For data analysis teamwork: A trick to combine source control with data sharing

For analytical teamwork, we have, primarily, two things to manage to enable accountability and reproducibility: data and code. The fundamental question to answer is what (version of) source and data led to some results.

The problem of managing code is pretty much solved (or at least there are many people working on the problem). See this thing called git for example. As for managing data, it needs more work, but it's being worked on and I only know of dat that can provide some kind of versioning of data akin to git . Keep in mind some databases have snapshotting or timestamping capability. But in the view of dat, a database is just a storage backend since you would version with dat.

Suppose you're not worried about versioning data; perhaps you've got your own way of versioning data or that the data that you're working with is supposed fixed and its appropriate store is a filesystem. Now there are various systems to share the data files but the data would be living in a separate world from the code. Now it's possible to store data in a source control system but it would be generally an inefficient way to deal with the data especially if it's large.
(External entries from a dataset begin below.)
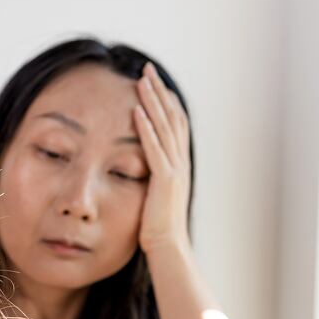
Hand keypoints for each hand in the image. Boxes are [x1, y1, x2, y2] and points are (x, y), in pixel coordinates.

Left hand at [133, 61, 191, 254]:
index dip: (165, 100)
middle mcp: (181, 163)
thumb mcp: (155, 195)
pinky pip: (155, 150)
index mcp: (179, 165)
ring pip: (165, 128)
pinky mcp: (165, 182)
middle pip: (172, 118)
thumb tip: (141, 166)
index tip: (152, 81)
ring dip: (153, 103)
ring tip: (141, 80)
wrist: (168, 249)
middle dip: (159, 92)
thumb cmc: (157, 228)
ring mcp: (175, 171)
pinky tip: (137, 113)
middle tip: (146, 69)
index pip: (174, 124)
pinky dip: (147, 130)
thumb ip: (152, 177)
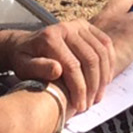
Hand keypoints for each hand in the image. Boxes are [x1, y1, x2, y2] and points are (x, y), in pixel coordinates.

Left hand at [0, 18, 122, 112]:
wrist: (25, 43)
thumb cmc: (24, 59)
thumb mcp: (23, 66)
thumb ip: (38, 68)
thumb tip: (57, 70)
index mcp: (50, 37)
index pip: (73, 66)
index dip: (79, 89)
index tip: (80, 106)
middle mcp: (67, 27)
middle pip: (91, 59)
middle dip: (93, 86)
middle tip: (89, 104)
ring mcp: (80, 25)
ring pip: (102, 53)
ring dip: (103, 78)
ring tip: (97, 96)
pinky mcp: (88, 27)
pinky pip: (106, 44)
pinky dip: (109, 64)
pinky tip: (105, 80)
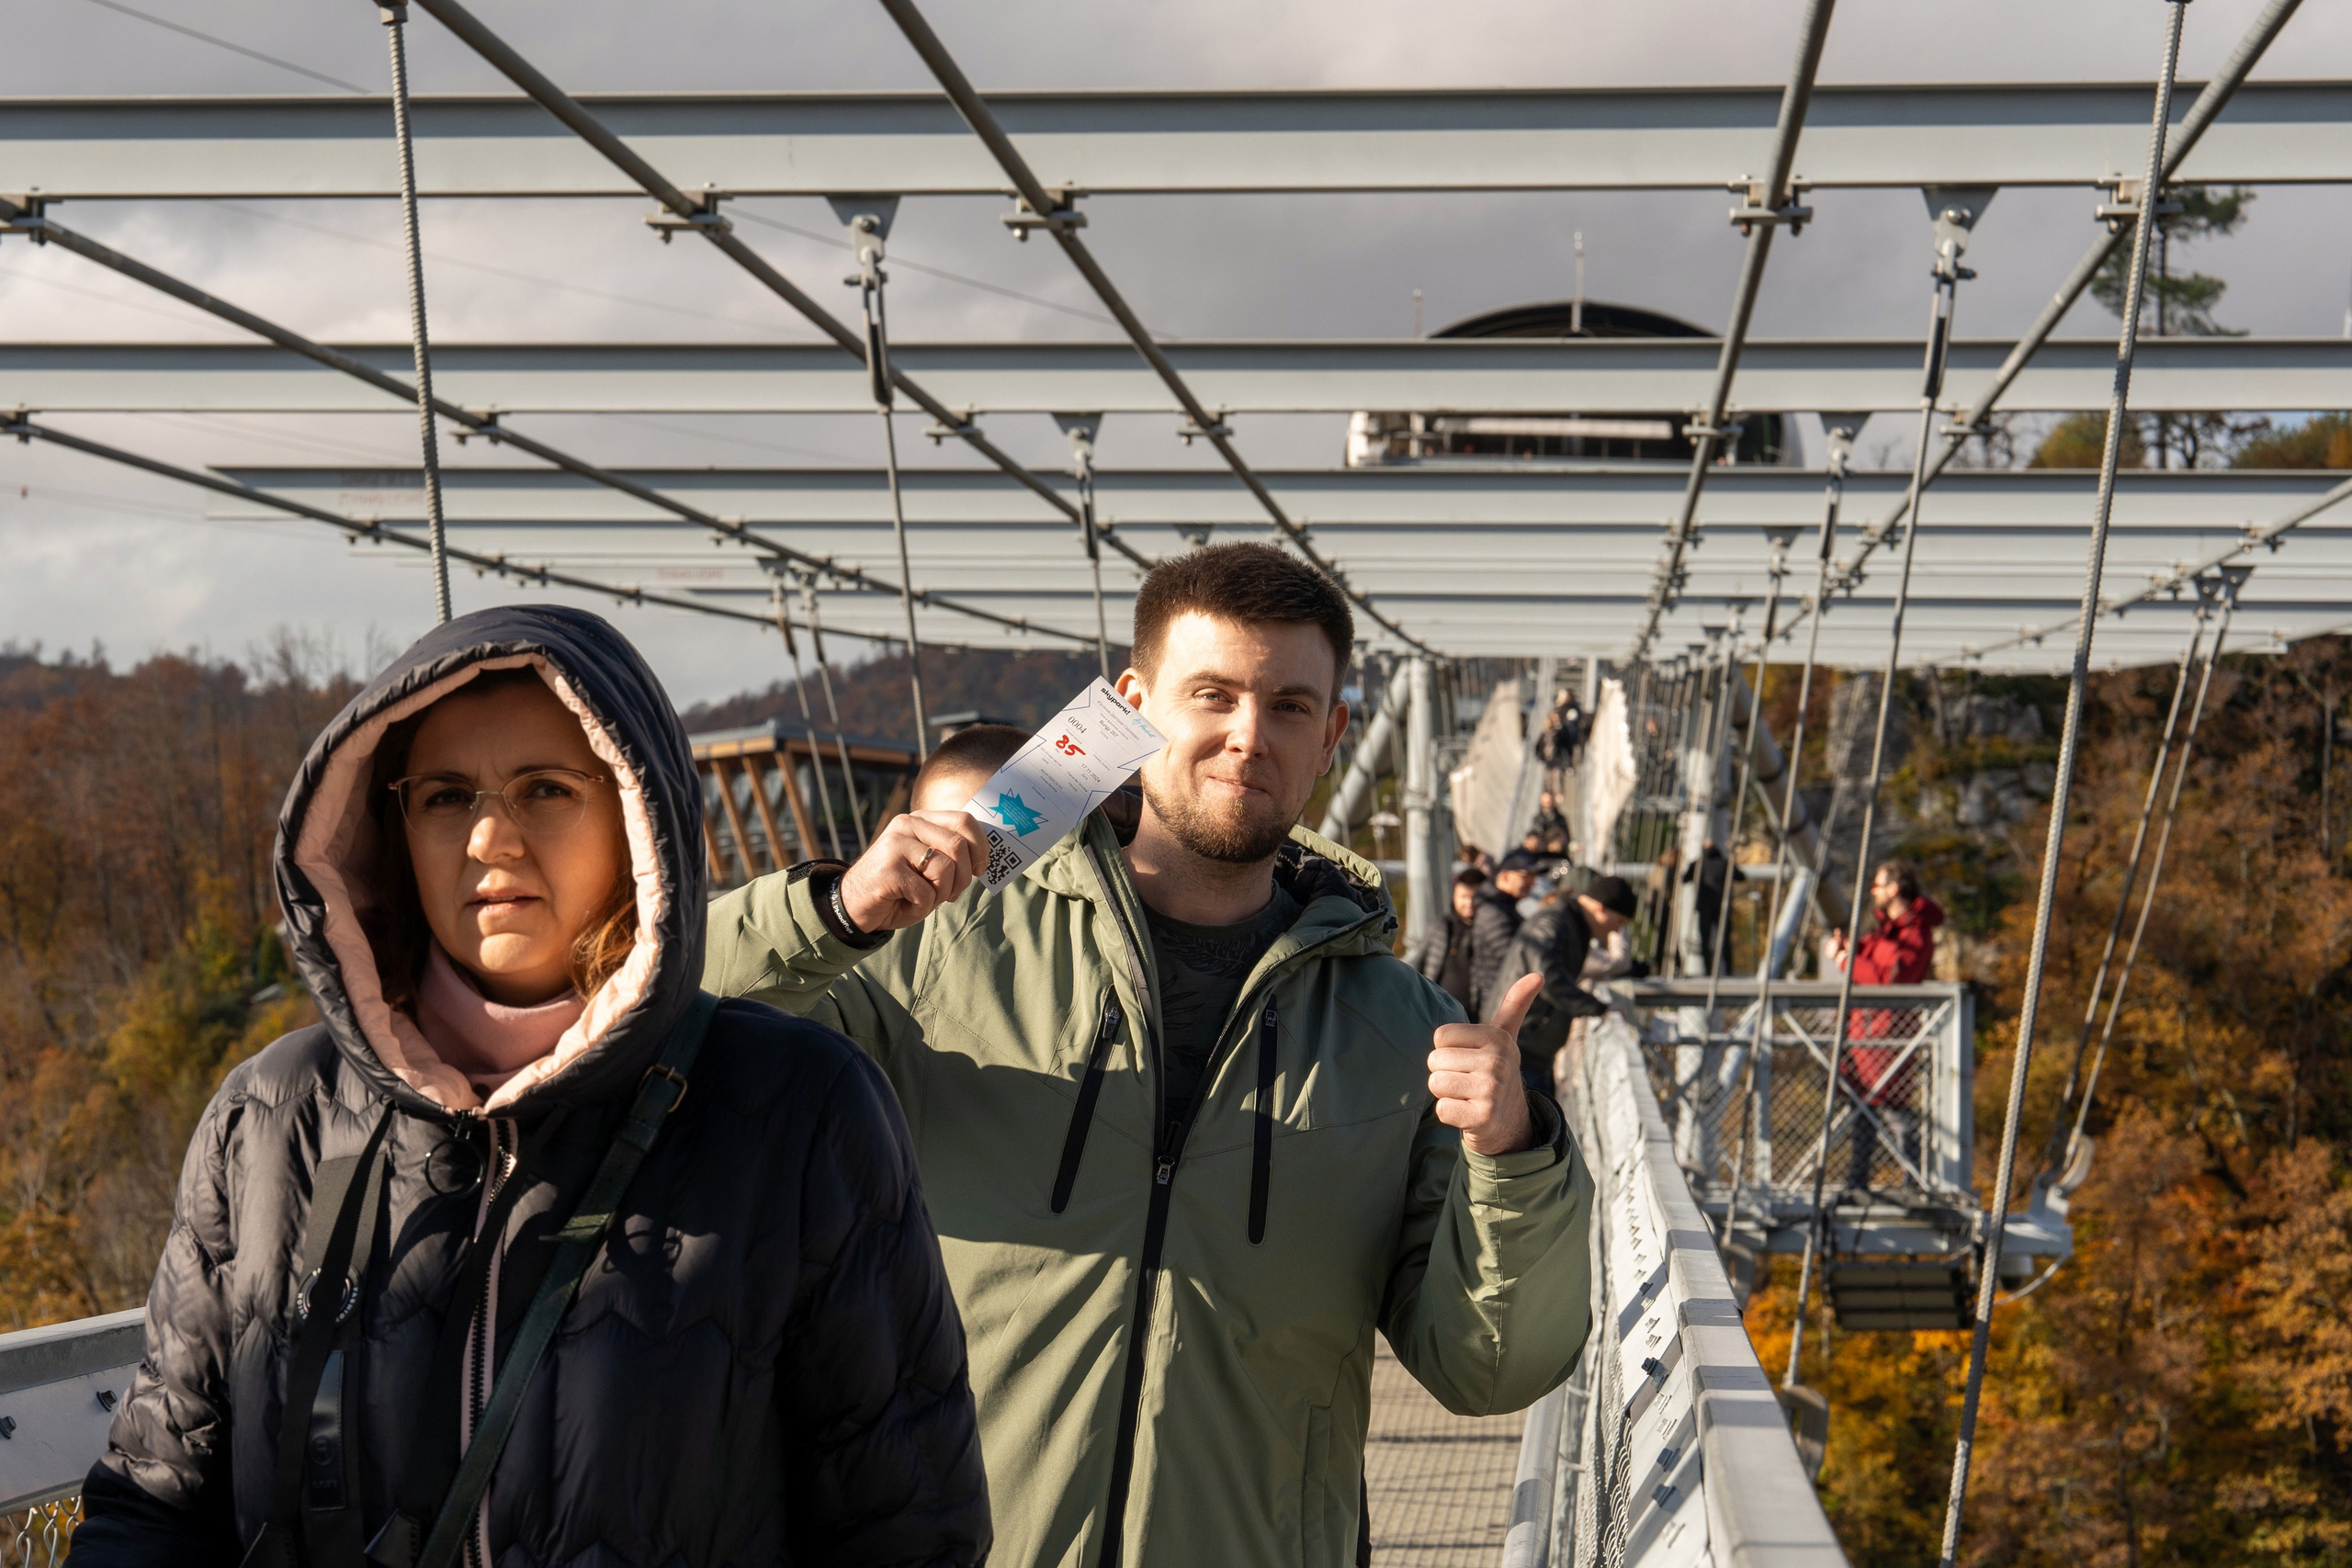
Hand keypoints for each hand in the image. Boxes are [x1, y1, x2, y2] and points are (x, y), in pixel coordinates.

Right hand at [837, 810, 992, 932]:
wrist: (853, 906)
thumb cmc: (898, 889)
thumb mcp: (928, 866)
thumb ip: (950, 856)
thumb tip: (983, 860)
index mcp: (920, 820)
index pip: (964, 820)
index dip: (981, 847)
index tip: (979, 869)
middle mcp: (907, 824)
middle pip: (958, 845)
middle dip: (963, 878)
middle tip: (951, 895)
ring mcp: (895, 844)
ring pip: (945, 869)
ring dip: (942, 894)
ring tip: (924, 899)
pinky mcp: (888, 868)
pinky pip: (926, 893)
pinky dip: (922, 908)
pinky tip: (905, 904)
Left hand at [1428, 971, 1540, 1156]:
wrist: (1509, 1122)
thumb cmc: (1496, 1072)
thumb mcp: (1505, 1036)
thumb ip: (1515, 1004)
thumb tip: (1538, 975)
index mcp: (1497, 1037)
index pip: (1440, 1036)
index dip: (1448, 1051)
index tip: (1468, 1060)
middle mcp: (1497, 1060)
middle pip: (1435, 1060)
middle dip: (1445, 1073)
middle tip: (1467, 1081)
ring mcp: (1492, 1090)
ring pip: (1435, 1083)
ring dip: (1446, 1093)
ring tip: (1467, 1095)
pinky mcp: (1484, 1117)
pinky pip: (1441, 1109)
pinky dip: (1449, 1114)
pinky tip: (1468, 1114)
Now wouldn't it be nice to also have source controlled text files such as metadata or documentation interleaved with the data files? To accomplish this, two things need to happen:
  • The data needs to be in the scope of the (source) version control control system but does NOT manage the data files
  • and the file sharing system needs to NOT share the source controlled files.

Let's see how to implement this with git for source control and BitTorrent Sync (BTSync) for file sharing. Your project directory structure will be like:
  • project_folder
    • .gitignore (root) (git)
    • src_dir1
    • src_dir2
    • data_store
      • .SyncIgnore (BTSync, right pane)
      • .gitignore (child) (git, left pane)
      • data_dir
        • readme.txt
        • hugefile.dat
      • data_dir2


Let's explain this setup by examining the *ignore files. By excluding certain files, the *ignore files achieve the two exclusions required.
  • .gitignore (root) is typical and left unchanged.
  • .SyncIgnore tells BTSync to not synchronize, for example, readme files that live in the data directory since they are source controlled (highlighted). (Not essential to the setup but it might be preferable to only sync "input" data files and not files that are generated)
  • .gitignore (child) works with .SyncIgnore. We tell git not to manage files in the data directory as a general rule except the source controlled files (highlighted) that we specified in .SyncIgnore.  We also need to tell git not to manage BTSync's special files and folders. (Not essential to the setup but we can take things further by source controlling .SyncIgnore)
I'm sure there are various ways of dealing with the *ignore files but what I've shown here should apply to many cases.

With this setup, your team achieves better synchronization of project files! Please let me know if I need to explain the system better.